After years of campaigning and advocacy, human rights groups across the country celebrated the ratification of housing as a human right with the passage of the National Housing Strategy Act (NHSA). CMHC – the federal housing agency – implements a range of National Housing Strategy (NHS) initiatives to provide “affordable housing”.

The NHS is billed as a $ 70 billion plan on which CMHC itself plans to spend $ 3.7 billion over 10 years, from 2018-19 to 2027-2028. However, the latest report from the Parliamentary Budget Officer suggests that funding for CMHC’s support for programs addressing the housing needs of low-income households has declined by 15%. This as the affordability gap will increase by 24% and households in need of housing will rise to 1.8 million over the next five years.

Funding for housing programs has now become the centerpiece of NHS funding, with the Rental Construction Funding Initiative (RCFI) alone accounting for 60% of programs aimed at increasing housing supply. Fairly good, but what type of accommodation?
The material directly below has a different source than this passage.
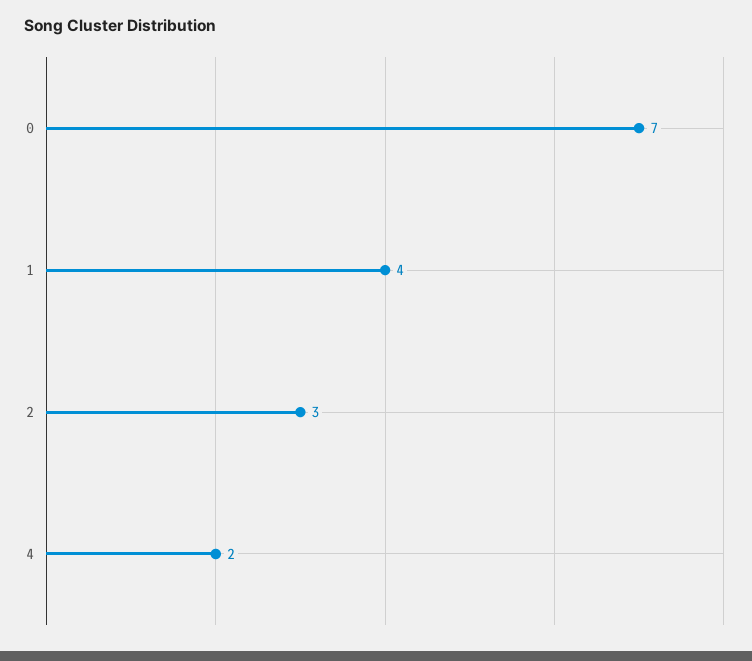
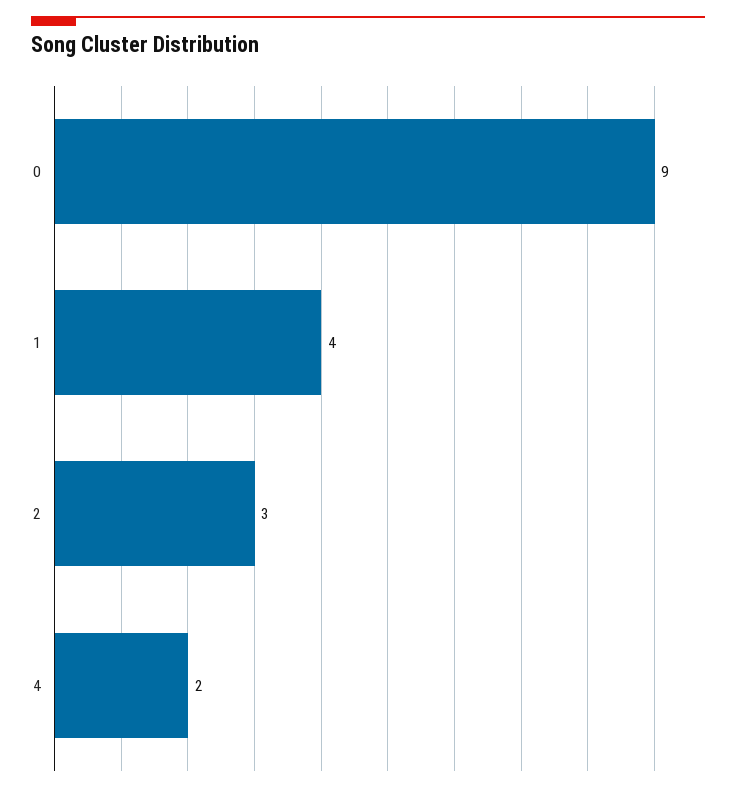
0: 7 -> 9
RCFI provides low cost loans to developers with a minimum loan of one million to a maximum of 100 percent of the cost of the loan. Home loans to developers from coast to coast show that billions of dollars are going into the pockets of developers to build totally unaffordable homes!

In Halifax, $ 115.5 million went to BANC Investments where 76 of the 324 units are said to be “affordable” with rents ranging from $ 1,455 to $ 1,844 per month! In British Columbia, $ 349 million for Wesgroup to build three new rental projects – two in New Westminster and one in Vancouver.
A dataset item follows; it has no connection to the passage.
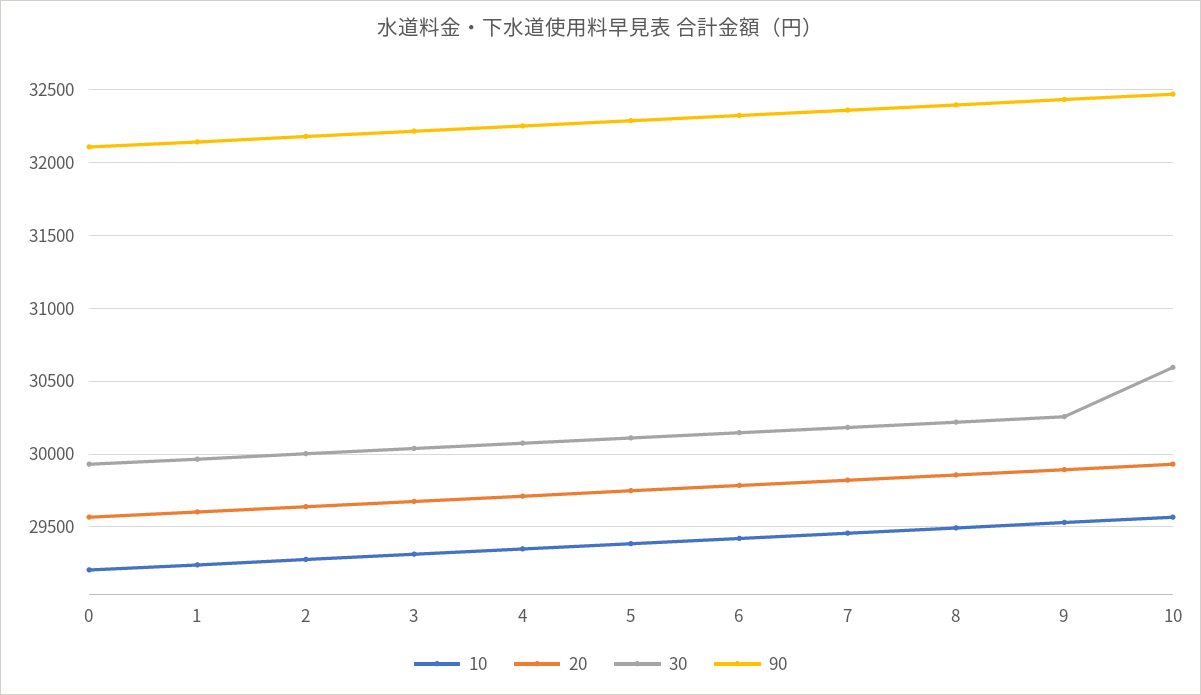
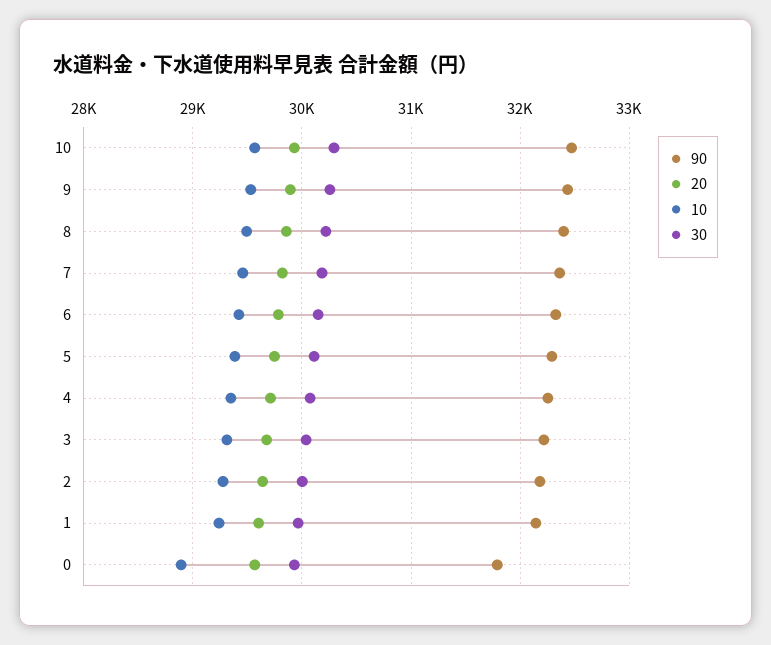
10, 0: 29200 -> 28900
90, 0: 32100 -> 31800
30, 10: 30600 -> 30300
Basing rents on household income will never make rentals affordable, in fact it will do the opposite. Rents based on 30 percent, or 70 percent of 30 percent of median household income (21 percent) – as Steve Pomeroy’s research shows, translates to rents 31% and 41% above median market rents in cities like Vancouver and Toronto.

CMHC defines affordable housing as households that pay no more than 30 percent of household income in rent, but use the median household income itself as a basis – two completely different things! This will only target middle-income people, leaving out those low to moderate incomes who need affordable housing the most.

Even the period during which affordability must be maintained is extremely minimal – in most cases 21 years. The development of New Westminster requires that rents remain “affordable” for 10 years.

The general guidelines of the program themselves mention “at least 10 years”.

All public funds that finance the creation of “affordable housing” must support tenants in core housing need. Most people living in core housing need less than $ 30,000 a year.

By CMHC’s own definition, for anyone earning less than $ 30,000, the rent should not exceed $ 750 / month.

Developments that are supported must be required to ensure affordability in perpetuity. This is not a short-term crisis. It is reprehensible to let the development community reduce these units to market price after 10 or 21 years.

CMHC needs to develop a not-for-profit acquisition strategy. Acquisition of rental properties by investors and property investment funds is destroying affordable housing at a much faster rate than its creation. Affordable housing needs real solutions and resources must target those in need!